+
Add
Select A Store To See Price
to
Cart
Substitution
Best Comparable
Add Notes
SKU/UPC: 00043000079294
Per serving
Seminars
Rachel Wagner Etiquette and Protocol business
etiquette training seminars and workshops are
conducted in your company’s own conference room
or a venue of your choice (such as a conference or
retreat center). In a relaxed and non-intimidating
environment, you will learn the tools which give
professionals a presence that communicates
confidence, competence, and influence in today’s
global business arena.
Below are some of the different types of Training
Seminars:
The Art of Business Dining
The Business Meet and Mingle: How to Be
---
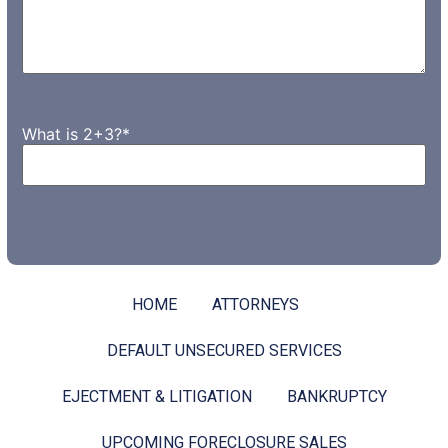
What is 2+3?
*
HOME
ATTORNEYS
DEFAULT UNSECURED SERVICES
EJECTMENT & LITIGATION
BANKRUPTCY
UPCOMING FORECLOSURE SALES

Work request ->
In the material above, locate the line containing "SKU/UPC: 00043000079294" and the line containing "professionals a presence that communicates". Transcribe exactly those two lines and every line between them, and nothing more.

Answer for this exercise ->
SKU/UPC: 00043000079294
Per serving
Seminars
Rachel Wagner Etiquette and Protocol business
etiquette training seminars and workshops are
conducted in your company’s own conference room
or a venue of your choice (such as a conference or
retreat center). In a relaxed and non-intimidating
environment, you will learn the tools which give
professionals a presence that communicates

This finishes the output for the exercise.